A la suite de cette première procédure, le litige se déplace devant les juridictions judiciaires. L’auteur souhaitant, en effet, éditer ses créations dans sa propre structure, ce dernier assigne son premier label en nullité du pacte de préférence et des contrats d’édition, notamment pour violation des dispositions de l’article L131-3 du Code de la propriété intellectuelle. 

Délimitation des droits cédés : l’interprétation du formalisme imposé par le Code de la propriété intellectuelle

Devant la Cour d’appel, l’auteur-compositeur  soutient notamment que le pacte de préférence ne satisfait pas aux conditions posées par le Code de la propriété intellectuelle en ce qui concerne la délimitation des droits cédés. 

Plus précisément, l’argument de l’auteur-compositeur porte sur l’absence de détermination suffisamment précise de la nature des droits cédés. 

Pour écarter cet argument, la Cour procède en deux temps en : 

  • Enonçant que les dispositions de l’article L131-3 du Code de la propriété intellectuelle « ne sont pas édictées à peine de nullité » ; 
  • Estimant que « nonobstant la grande étendue des droits couverts par la clause, laquelle n’est pas prohibée, la destination des droits cédés est déterminable, visant toutes les formes et moyens d’exploitation, outre la totalité du droit de reproduction et de représentation ». 

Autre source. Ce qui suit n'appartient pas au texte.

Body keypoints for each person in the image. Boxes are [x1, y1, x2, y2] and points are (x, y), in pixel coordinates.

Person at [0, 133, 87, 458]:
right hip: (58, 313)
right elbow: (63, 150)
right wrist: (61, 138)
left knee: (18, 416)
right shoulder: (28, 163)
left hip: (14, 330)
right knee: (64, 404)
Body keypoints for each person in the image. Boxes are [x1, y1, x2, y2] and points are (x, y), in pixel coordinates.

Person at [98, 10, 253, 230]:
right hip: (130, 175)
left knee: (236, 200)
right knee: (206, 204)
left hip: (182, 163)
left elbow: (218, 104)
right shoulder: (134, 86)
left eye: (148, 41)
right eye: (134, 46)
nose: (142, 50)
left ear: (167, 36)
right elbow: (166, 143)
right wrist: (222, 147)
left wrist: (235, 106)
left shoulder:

Elle ajoute également que « la clause est tout autant délimitée géographiquement, visant certes « l’univers entier », et comporte bien une précision de durée étant égale à la durée de protection des droits d’auteur » de sorte que le pacte de préférence respecte les dispositions du Code de la propriété intellectuelle. 

Ainsi, la Cour semble retenir une approche libérale de l’article L131-3 du Code de la propriété intellectuelle en estimant, implicitement, que malgré la précision certaine des « droits cédés », la référence à la « totalité du droit exclusif d’exploitation de l’œuvre, sous quelque forme et par quelque moyen que ce soit » ainsi que « la totalité des droits de reproduction et la totalité du droit de représentation »  faite dans la clause du pacte de préférence suffit à délimiter la « destination » ainsi que l’étendue des droits cédés. 

La référence à des catégories définies par la SACEM suffit à remplir l’exigence de mention du genre des œuvres du pacte de préférence

L’appelant soutient également que le pacte de préférence doit être annulé notamment en ce qu’il ne détermine pas nettement le genre d’œuvres visées conformément à l’article L132-4 du Code de la propriété intellectuelle (selon lequel seul est « licite la stipulation par laquelle l’auteur s’engage à accorder un droit de préférence à un éditeur pour l’édition de ses œuvres futures de genres nettement déterminés »). 

A cet égard, l’article mentionne au titre des genres des œuvres pour lesquelles un droit de préférence est accordé : 

« œuvres de variété (comprenant seulement la musique, comprenant seulement les paroles ou comprenant parole et musique) ; / Musiques de films de cinéma ou de télévision ; / Musiques de messages publicitaires audiovisuels et/ou radiophoniques ; / Comédies musicales »

La Cour estime que la clause détermine suffisamment le genre des œuvres visées dès lors que  cette stipulation renvoie à des « catégories précisément énumérées et définies par la SACEM ». 

La cession du droit d’adaptation audiovisuelle dans un document non-distinct n’est pas une cause de nullité du contrat d’édition

L’appelant se prévaut enfin de la nullité des contrats d’édition en ce que ces dernières contiennent, en contrariété avec la lettre du troisième alinéa de l’article L131-3 du Code de la propriété intellectuelle, une cession du droit d’adaptation audiovisuelle. 

Or, ledit texte précise que « les cessions portant sur les droits d’adaptation audiovisuelle doivent faire l’objet d’un contrat écrit sur un document distinct du contrat relatif à l’édition proprement dite de l’œuvre imprimée ». 

La Cour écarte cependant cet argument en (i) rappelant que ces dispositions ne sont édictées qu’à but probatoire et (ii) en estimant que, à supposer qu’une telle cession fût nulle, cette dernière n’aurait pas rejailli sur le contrat d’édition, « ne s’agissant pas d’un élément essentiel » de ce dernier.